BEGIN RECORD EXTRACTS
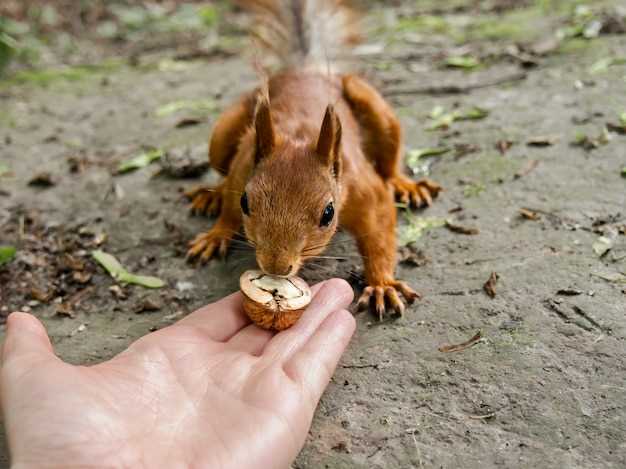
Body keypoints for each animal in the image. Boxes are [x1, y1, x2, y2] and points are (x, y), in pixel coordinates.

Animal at [184, 0, 438, 316]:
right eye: (246, 202)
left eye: (328, 214)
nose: (276, 267)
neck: (300, 136)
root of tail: (305, 70)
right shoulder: (242, 167)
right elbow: (230, 206)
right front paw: (216, 234)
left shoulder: (363, 190)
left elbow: (379, 230)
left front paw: (382, 284)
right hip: (225, 132)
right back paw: (212, 194)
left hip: (372, 104)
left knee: (389, 164)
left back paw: (405, 184)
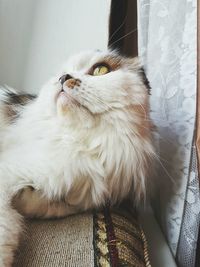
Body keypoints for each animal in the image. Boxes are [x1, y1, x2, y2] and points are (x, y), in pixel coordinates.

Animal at [0, 49, 154, 266]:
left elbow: (50, 205)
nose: (63, 77)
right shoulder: (7, 172)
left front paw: (27, 198)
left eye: (100, 70)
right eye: (60, 74)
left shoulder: (82, 196)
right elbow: (6, 225)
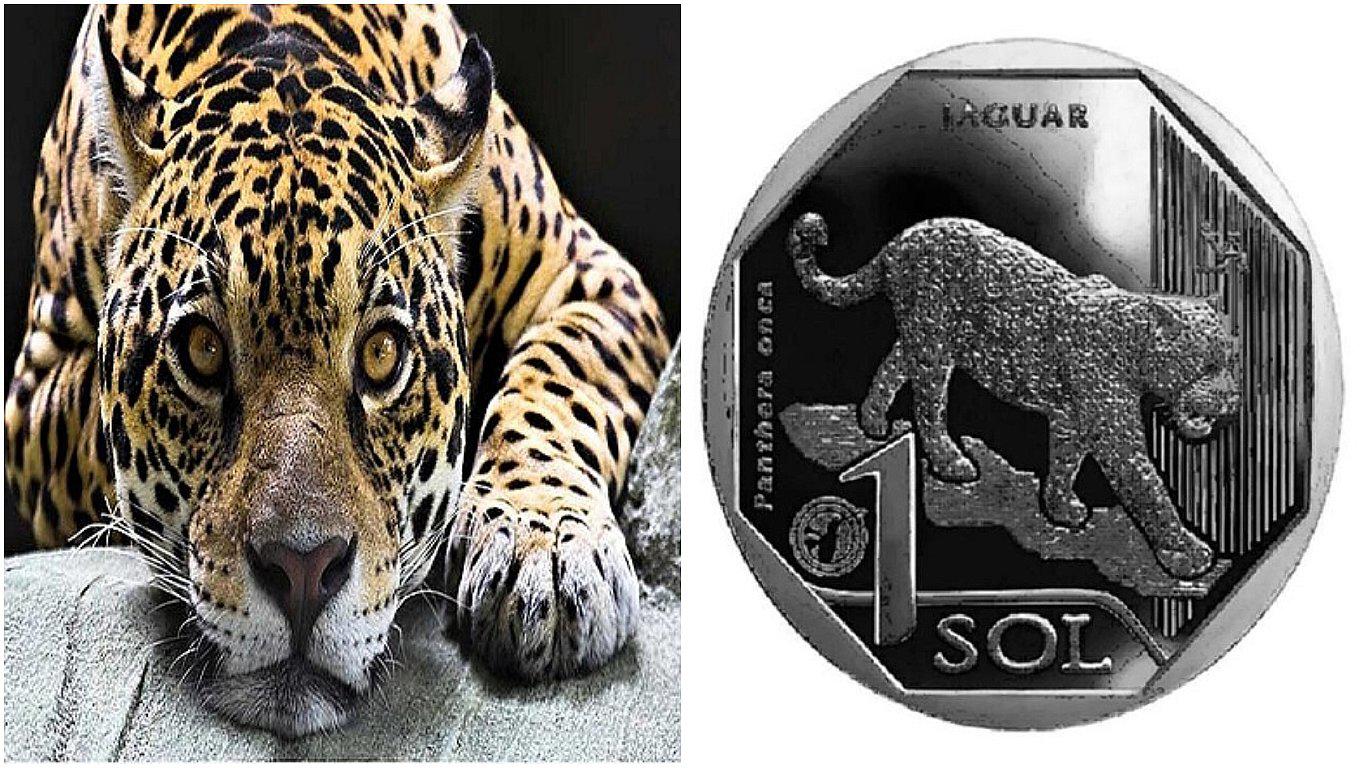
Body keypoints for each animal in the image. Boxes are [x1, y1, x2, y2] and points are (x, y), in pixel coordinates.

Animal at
END RECORD EXTRACTS
[ACTION ITEM] Indicate how many lines in the records above include the word "elbow", giving no other content.

[ANSWER BOX] 4